The model cost a few thousand dollars, but allowed the surgeon to fix everything that was wrong with the heart in only one surgery. The charitable foundation Matthew’s Hearts of Hope provided a grant to pay for the model. While it currently isn’t covered by insurance, it is a cost Bacha and Chelliah foresee being worth coverage.

“In this patient, it was pretty apparent that the 3D printing actually saved the patient additional surgeries and additional ICU time,” says Chelliah, “If anything, we think that this is highly cost effective. Not just good for the patient but also good for medicine in general.”

Part of the good these hearts will do for medicine is the ability to continue after as teaching tools. Following surgery, the team intends to create an in-house library of hearts for future cardiologists to learn from. “When I was training we had to go to the pathologists and actually look at human hearts from cadavers and try to make sense of what we saw,” says Bacha. “And now we can have 3D printed hearts.”

Guide to teaching tool

The New York team is not alone in their intent to harness these cases to teach others.

Matthew L. Bramlet, MD, director of the congenital heart disease MRI program at the University of Illinois College of Medicine in Peoria, discussed three successes at the American Heart Association’s 2014 scientific sessions in November. He and his team have experienced similar victories from the start of using 3D printed models to reveal heart anatomy to the surgeons they work with.
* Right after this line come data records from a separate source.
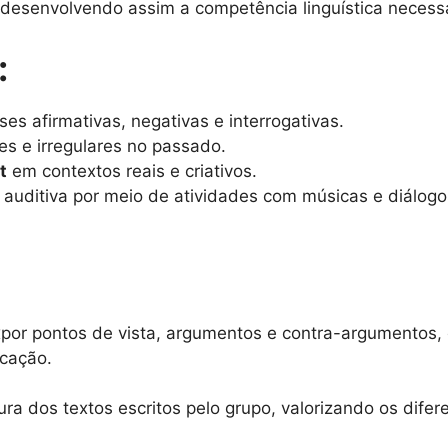
desenvolvendo assim a competência linguística necessár
:
es afirmativas, negativas e interrogativas.
s e irregulares no passado.
t
em contextos reais e criativos.
 auditiva por meio de atividades com músicas e diálogo
xpor pontos de vista, argumentos e contra-argumentos,
icação.
ra dos textos escritos pelo grupo, valorizando os dife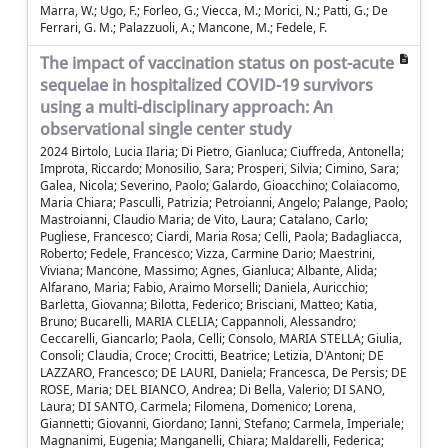
Marra, W.; Ugo, F.; Forleo, G.; Viecca, M.; Morici, N.; Patti, G.; De
Ferrari, G. M.; Palazzuoli, A.; Mancone, M.; Fedele, F.
The impact of vaccination status on post-acute
sequelae in hospitalized COVID-19 survivors
using a multi-disciplinary approach: An
observational single center study
2024 Birtolo, Lucia Ilaria; Di Pietro, Gianluca; Ciuffreda, Antonella;
Improta, Riccardo; Monosilio, Sara; Prosperi, Silvia; Cimino, Sara;
Galea, Nicola; Severino, Paolo; Galardo, Gioacchino; Colaiacomo,
Maria Chiara; Pasculli, Patrizia; Petroianni, Angelo; Palange, Paolo;
Mastroianni, Claudio Maria; de Vito, Laura; Catalano, Carlo;
Pugliese, Francesco; Ciardi, Maria Rosa; Celli, Paola; Badagliacca,
Roberto; Fedele, Francesco; Vizza, Carmine Dario; Maestrini,
Viviana; Mancone, Massimo; Agnes, Gianluca; Albante, Alida;
Alfarano, Maria; Fabio, Araimo Morselli; Daniela, Auricchio;
Barletta, Giovanna; Bilotta, Federico; Brisciani, Matteo; Katia,
Bruno; Bucarelli, MARIA CLELIA; Cappannoli, Alessandro;
Ceccarelli, Giancarlo; Paola, Celli; Consolo, MARIA STELLA; Giulia,
Consoli; Claudia, Croce; Crocitti, Beatrice; Letizia, D'Antoni; DE
LAZZARO, Francesco; DE LAURI, Daniela; Francesca, De Persis; DE
ROSE, Maria; DEL BIANCO, Andrea; Di Bella, Valerio; DI SANO,
Laura; DI SANTO, Carmela; Filomena, Domenico; Lorena,
Giannetti; Giovanni, Giordano; Ianni, Stefano; Carmela, Imperiale;
Magnanimi, Eugenia; Manganelli, Chiara; Maldarelli, Federica;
They’ve done several now. But from the beginning, the models improved how surgeons were able to do their jobs. “We’re at a point right now where our surgeons won’t go to surgery without the model being printed on the complex cases,” Bramlet says. “They know that their knowledge of the anatomy increases so much. It may not change the plan on every one of them, but by their understanding increasing dramatically, it’s taking away the chance that they’re going to be thrown a curveball in surgery, which does happen.”
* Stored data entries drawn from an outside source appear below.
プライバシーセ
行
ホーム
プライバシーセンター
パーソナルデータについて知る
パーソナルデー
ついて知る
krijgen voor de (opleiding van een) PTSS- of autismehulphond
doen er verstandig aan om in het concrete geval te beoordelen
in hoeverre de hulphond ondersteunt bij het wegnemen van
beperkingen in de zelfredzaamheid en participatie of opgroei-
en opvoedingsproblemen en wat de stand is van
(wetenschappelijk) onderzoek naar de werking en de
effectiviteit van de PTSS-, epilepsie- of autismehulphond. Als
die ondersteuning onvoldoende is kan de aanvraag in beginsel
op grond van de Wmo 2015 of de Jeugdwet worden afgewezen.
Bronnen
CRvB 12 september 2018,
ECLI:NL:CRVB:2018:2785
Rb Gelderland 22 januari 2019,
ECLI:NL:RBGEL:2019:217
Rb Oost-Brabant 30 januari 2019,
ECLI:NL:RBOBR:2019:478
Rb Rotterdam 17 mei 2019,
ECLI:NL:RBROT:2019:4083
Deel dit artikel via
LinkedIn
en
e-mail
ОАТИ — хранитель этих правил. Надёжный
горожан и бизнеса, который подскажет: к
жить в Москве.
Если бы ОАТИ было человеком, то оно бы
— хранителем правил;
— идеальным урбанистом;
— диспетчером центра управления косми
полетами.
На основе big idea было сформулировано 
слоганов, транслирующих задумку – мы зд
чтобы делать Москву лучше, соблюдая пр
In their first case, the surgeon noticed a Swiss cheese ventricular septal defect on the model that they hadn’t seen on the MRI. While larger holes previously had been detected, a larger one that the surgeon knew needed a patch obscured it.

For Bramlet and his team, an important step with each heart is confirming the printed heart is the actual anatomy. This means having the best quality imaging possible and rechecking the heart against the scans.

Bramlet is a champion for visualizing anatomy via 3D printed hearts. “There are kids out there with criss-crossed hearts that there may be a decision to take a single ventricle route where, if they understood a component of it, they would have changed that opinion and turned it into a ventricle repair, which has a dramatic life expectancy difference,” he says.

He envisions a national printed heart library and teamed up with the National Institutes of Health to provide hearts and case studies for their 3D print exchange. Each heart in the exchange will undergo a review process to ensure accuracy. “The best thing we can do is improve our understanding of these hearts, but our greatest pitfall is creating false information about the anatomy that would then change the way somebody evaluates it.”

While it’s still in the early stages, Bramlet sees 3D modeling as an opportunity for all cardiologists and surgeons to learn from each other’s experiences when dealing with congenital heart defects and improve decision making. Bramlet says, “Anything that can improve decision making is worth fighting for.”